Why class exercises can feel easier
Class exercises usually sit close to the topic being taught. A worksheet on quadratic graphs, for example, may use the same method again and again. Students can follow the pattern and feel confident.
IGCSE questions are less predictable. They often ask students to decide which method is useful before any calculation begins.
How IGCSE questions combine topics
An IGCSE Math question may combine algebra, graph reading, geometry, units, and written reasoning in one task. A student who understands each topic separately may still struggle when the exam blends them together.
This is why IGCSE Math tutor support should not only repeat chapters. It should help students connect topics and explain their working clearly.
Hidden gaps in algebra, graphs and reasoning
The most common hidden gaps are not dramatic. They are small habits: weak rearranging, unclear graph interpretation, skipping steps, or choosing a formula without checking what the question is asking.
These gaps usually appear under pressure, especially in multi-step questions and past-paper practice.

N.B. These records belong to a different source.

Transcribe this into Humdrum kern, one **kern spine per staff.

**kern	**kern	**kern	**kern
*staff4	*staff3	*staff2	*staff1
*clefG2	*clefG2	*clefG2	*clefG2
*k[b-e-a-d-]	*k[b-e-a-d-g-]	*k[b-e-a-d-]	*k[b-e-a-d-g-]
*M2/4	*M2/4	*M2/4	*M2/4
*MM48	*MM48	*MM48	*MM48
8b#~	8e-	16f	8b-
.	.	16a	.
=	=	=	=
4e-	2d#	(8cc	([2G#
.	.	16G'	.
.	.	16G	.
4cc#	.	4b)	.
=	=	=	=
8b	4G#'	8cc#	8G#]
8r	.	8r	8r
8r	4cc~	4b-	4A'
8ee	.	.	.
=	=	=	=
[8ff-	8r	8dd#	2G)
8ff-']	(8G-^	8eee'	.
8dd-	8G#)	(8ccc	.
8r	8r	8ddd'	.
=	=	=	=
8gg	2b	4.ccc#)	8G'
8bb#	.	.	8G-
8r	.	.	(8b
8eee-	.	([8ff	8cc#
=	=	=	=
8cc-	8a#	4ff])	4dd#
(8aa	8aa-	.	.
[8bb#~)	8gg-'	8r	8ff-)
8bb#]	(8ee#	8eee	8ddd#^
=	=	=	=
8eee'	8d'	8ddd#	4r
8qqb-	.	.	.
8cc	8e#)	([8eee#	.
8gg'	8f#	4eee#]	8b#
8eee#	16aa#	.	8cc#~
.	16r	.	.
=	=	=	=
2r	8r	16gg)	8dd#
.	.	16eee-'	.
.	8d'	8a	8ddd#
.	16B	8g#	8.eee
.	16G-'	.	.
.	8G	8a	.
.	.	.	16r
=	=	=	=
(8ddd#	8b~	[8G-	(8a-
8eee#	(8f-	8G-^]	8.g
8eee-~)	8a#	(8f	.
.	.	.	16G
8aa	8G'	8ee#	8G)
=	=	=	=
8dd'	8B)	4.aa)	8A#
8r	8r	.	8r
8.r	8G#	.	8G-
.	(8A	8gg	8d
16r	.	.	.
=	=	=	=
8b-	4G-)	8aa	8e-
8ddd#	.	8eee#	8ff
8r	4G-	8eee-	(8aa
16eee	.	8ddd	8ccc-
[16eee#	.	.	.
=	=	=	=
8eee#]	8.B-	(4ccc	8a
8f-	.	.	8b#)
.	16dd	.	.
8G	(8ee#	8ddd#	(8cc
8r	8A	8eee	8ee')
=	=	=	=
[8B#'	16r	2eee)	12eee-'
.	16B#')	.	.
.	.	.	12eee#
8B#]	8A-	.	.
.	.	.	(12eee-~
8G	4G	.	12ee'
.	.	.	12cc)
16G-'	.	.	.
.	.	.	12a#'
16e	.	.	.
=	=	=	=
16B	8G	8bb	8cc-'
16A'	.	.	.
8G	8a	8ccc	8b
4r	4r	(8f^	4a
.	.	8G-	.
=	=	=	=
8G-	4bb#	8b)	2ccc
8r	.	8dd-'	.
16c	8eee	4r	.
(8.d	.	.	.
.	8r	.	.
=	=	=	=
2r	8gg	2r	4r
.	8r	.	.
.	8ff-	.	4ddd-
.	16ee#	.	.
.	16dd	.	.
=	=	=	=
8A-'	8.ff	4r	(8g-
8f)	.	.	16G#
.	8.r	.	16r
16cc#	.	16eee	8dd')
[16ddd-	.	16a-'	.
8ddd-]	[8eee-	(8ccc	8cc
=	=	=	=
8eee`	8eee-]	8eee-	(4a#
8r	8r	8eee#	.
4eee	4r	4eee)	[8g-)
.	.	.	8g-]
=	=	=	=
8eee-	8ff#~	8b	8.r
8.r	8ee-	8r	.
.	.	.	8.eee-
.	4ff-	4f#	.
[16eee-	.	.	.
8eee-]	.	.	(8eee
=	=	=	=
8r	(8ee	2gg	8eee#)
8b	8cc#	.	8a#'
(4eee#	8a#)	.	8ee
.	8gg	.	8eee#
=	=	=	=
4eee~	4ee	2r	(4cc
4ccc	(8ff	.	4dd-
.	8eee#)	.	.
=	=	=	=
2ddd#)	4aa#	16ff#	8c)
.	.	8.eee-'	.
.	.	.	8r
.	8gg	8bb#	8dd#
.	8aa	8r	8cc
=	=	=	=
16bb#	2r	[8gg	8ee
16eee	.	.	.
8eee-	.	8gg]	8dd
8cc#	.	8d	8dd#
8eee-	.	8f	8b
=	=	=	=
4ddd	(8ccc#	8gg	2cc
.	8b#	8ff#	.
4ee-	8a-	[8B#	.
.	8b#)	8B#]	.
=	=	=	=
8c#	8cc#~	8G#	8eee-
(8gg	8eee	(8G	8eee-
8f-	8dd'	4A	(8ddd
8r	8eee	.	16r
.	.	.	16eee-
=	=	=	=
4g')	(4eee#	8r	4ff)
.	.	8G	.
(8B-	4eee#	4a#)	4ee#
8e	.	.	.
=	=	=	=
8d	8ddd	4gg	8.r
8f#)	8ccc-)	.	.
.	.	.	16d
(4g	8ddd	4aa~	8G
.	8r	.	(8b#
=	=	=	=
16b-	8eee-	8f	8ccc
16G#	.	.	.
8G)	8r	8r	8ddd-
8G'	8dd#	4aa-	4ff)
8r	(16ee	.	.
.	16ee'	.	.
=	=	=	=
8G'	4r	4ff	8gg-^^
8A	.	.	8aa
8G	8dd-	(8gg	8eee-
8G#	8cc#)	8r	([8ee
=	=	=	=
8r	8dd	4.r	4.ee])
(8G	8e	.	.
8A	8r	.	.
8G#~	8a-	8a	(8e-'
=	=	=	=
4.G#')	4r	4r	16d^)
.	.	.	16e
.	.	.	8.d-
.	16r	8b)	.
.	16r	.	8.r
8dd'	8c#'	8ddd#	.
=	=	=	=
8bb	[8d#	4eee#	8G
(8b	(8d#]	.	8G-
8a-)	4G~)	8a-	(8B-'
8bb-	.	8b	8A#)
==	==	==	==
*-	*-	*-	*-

Why more practice is not always enough
Practice helps when the student knows what to fix. But if a student keeps doing papers without reviewing the underlying gap, the same mistake can repeat for weeks.
A short diagnostic session can separate careless errors from concept gaps, algebra gaps, and exam-technique issues.
When to book an IGCSE Math diagnostic test
Consider a diagnostic test if your child does well in class but loses marks on unfamiliar past-paper questions, avoids multi-step questions, or cannot explain why an answer is wrong.
The goal is not to label the student. The goal is to map the weak points and choose the next study priority calmly.